EXTRACT TO READ:
___

Archives de la liste

Re: [Starpu-devel] [LU factorisation: gdb debug output]


Chronologique Discussions 
  • From: Olivier Aumage <olivier.aumage@inria.fr>
  • To: Maxim Abalenkov <maxim.abalenkov@gmail.com>
  • Cc: starpu-devel@lists.gforge.inria.fr
  • Subject: Re: [Starpu-devel] [LU factorisation: gdb debug output]
  • Date: Tue, 13 Feb 2018 23:14:18 +0100
  • List-archive: <http://lists.gforge.inria.fr/pipermail/starpu-devel/>
  • List-id: "Developers list. For discussion of new features, code changes, etc." <starpu-devel.lists.gforge.inria.fr>

Hi Maxim,

In the Fork-Join mode, StarPU indeed only launches the task on the master
thread of the team. This is the intended behavior of this mode, because it is
designed to be used for tasks that launch their own computing threads. This
is the case, for instance, when the parallel task is a kernel from a
"black-box" parallel library, or a kernel written with some third party
OpenMP. If you have a look at Section "6.10.1 Fork-mode Parallel Tasks" from
the StarPU manual, you will see that the example given is an OpenMP kernel.

___

(Dataset excerpts)
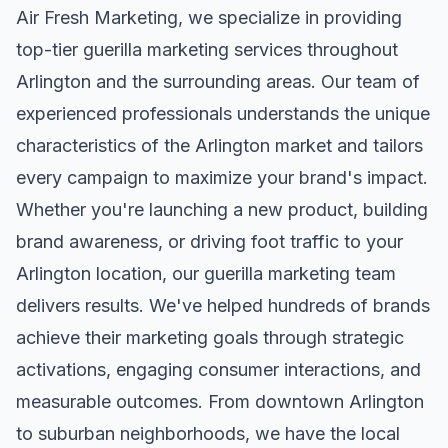
Air Fresh Marketing, we specialize in providing
top-tier
guerilla marketing
services throughout
Arlington
and the surrounding areas. Our team of
experienced professionals understands the unique
characteristics of the
Arlington
market and tailors
every campaign to maximize your brand's impact.
Whether you're launching a new product, building
brand awareness, or driving foot traffic to your
Arlington
location, our
guerilla marketing
team
delivers results. We've helped hundreds of brands
achieve their marketing goals through strategic
activations, engaging consumer interactions, and
measurable outcomes. From downtown
Arlington
to suburban neighborhoods, we have the local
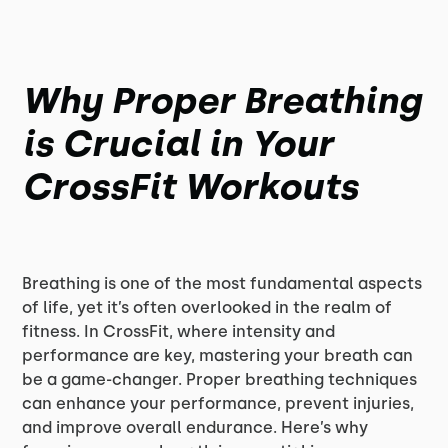
Why Proper Breathing
is Crucial in Your
CrossFit Workouts
Breathing is one of the most fundamental aspects
of life, yet it’s often overlooked in the realm of
fitness. In CrossFit, where intensity and
performance are key, mastering your breath can
be a game-changer. Proper breathing techniques
can enhance your performance, prevent injuries,
and improve overall endurance. Here’s why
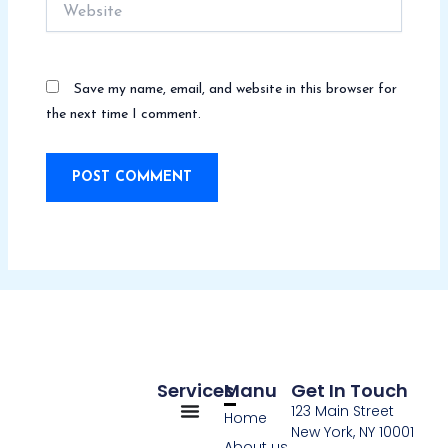
Website
Save my name, email, and website in this browser for
the next time I comment.
Services
Manu
Get In Touch
123 Main Street
Home
New York, NY 10001
About us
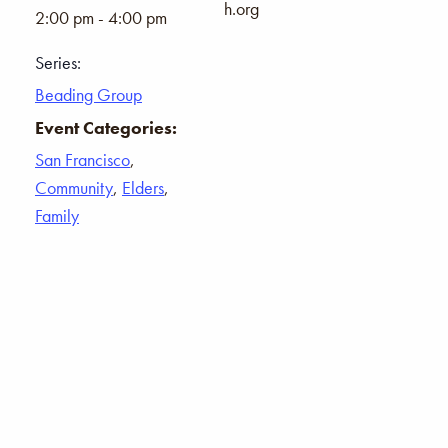
h.org
2:00 pm - 4:00 pm
Series:
Beading Group
Event Categories:
San Francisco
,
Community
,
Elders
,
Family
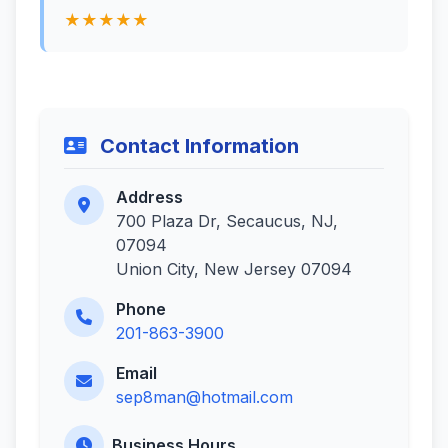
★★★★★
Contact Information
Address
700 Plaza Dr, Secaucus, NJ,
07094
Union City, New Jersey 07094
Phone
201-863-3900
Email
sep8man@hotmail.com
Business Hours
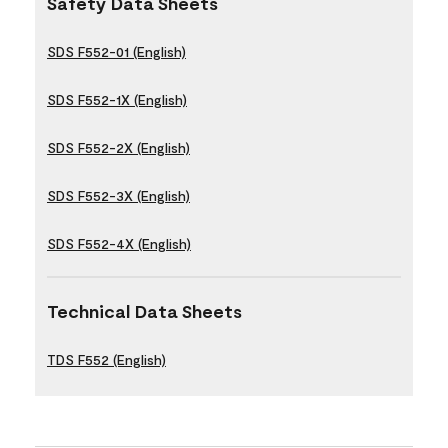
Safety Data Sheets
SDS F552-01 (English)
SDS F552-1X (English)
SDS F552-2X (English)
SDS F552-3X (English)
SDS F552-4X (English)
Technical Data Sheets
TDS F552 (English)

___

EXERCISE TASKS:
A) Format the rows as a numbered list, from the line with "Why Proper Breathing" up to and including the line with "performance are key, mastering", leaving out any blank lines.
B) Resume the mailing-list reply about StarPU's Fork-Join mode, picking up after its last sentence.
The mailing-list message and the rows have no connection to each other.

ANSWERS TO THE EXERCISES:
A)
1. Why Proper Breathing
2. is Crucial in Your
3. CrossFit Workouts
4. Breathing is one of the most fundamental aspects
5. of life, yet it’s often overlooked in the realm of
6. fitness. In CrossFit, where intensity and
7. performance are key, mastering your breath can

B)
Moreover, in this Fork-Join mode, StarPU sets a CPU mask just before starting
the parallel task on the master thread. Then the parallel task can use this
mask to know how many computing threads to launch, and on which CPU cores
they should be bound.

Best regards,
--
Olivier

> Le 13 févr. 2018 à 22:44, Maxim Abalenkov <maxim.abalenkov@gmail.com> a
> écrit :
>
> Dear Olivier,
>
> Thank you very much for your help and explanation. Please find attached an
> updated performance plot. I have included the data from application of the
> “lws" scheduling policy and 1 thread per panel factorisation. It is
> interesting to note, that the performance of the algorithm under the “lws"
> almost reaches the performance of “peager”. Which shows that “peager” is
> potentially suboptimal.
>
> I have also tried to experiment with the Fork--Join approach and “peager",
> but unfortunately without any success. The code hangs and does not proceed.
> From my own debugging it seems at the first iteration, for the first panel
> factorisation, only a master thread is launched instead of 4 threads. For
> the subsequent panels all 4 threads enter the panel factorisation kernel,
> the “core” routine, but then they hang. The same happens when I use another
> parallel scheduling policy “pheft”.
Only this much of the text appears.